In another sequence, a female terrorist attempts to place a bomb in an Israeli movie theater, while the rape scene from Roman Polanski’s “Repulsion” plays on the screen. The sequence serves as a metaphor not only for the rape of Miral’s mother — which propels the woman’s suicide — but also for the protagonist’s perception of the plight of the Palestinian people, Schnabel, the film’s director, said.

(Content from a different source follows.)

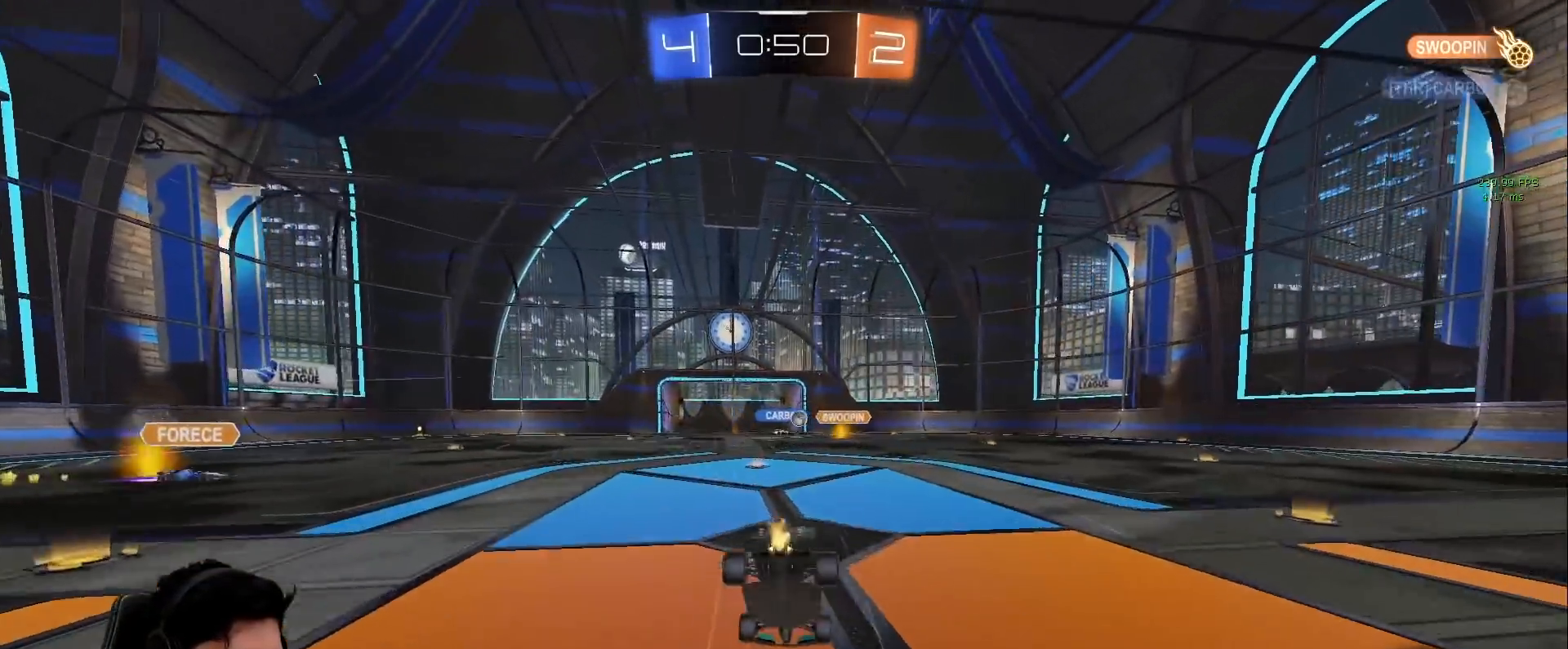
{"keys": [], "mouse": [], "events": [[117, "mouse_right", "up"], [217, "w", "up"]]}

“Miral” is essentially an art film based on an autobiographical novel by Schnabel’s girlfriend, the Palestinian-born, Italian TV journalist Rula Jebreal. Schnabel, 59, is among the most successful painters in the contemporary art world, and the most prominent artist ever to successfully segue into filmmaking. His “Before Night Falls” (2000) earned actor Javier Bardem an Academy Award nomination, while “The Diving Bell and the Butterfly” (2007), received four Oscar nods, including one for Schnabel in the directing category.
In 2007, Schnabel’s art was celebrated in an exhibition at the Palazzo Venezia in Rome. “There were 40 paintings that I actually installed without building temporary walls, so you could just see modern paintings among the frescoes in these giant rooms,” he said.
He met Jebreal at the show’s opening, and initially assumed she was Indian — she in fact bears a striking resemblance to the Indian beauty Freida Pinto, who plays the lead in “Miral” — but was surprised to learn she was, in fact, Palestinian and an Israeli citizen.
Jebreal, in a separate interview, recalled their first encounter: “I don’t know if I would say he had a knee-jerk reaction, but his expression changed from smiling to almost a tension, like he had never seen a Palestinian before,” she said. “So I asked, ‘Are you scared or something?’ And he replied, ‘Should I be scared?’ — that is how we started talking.”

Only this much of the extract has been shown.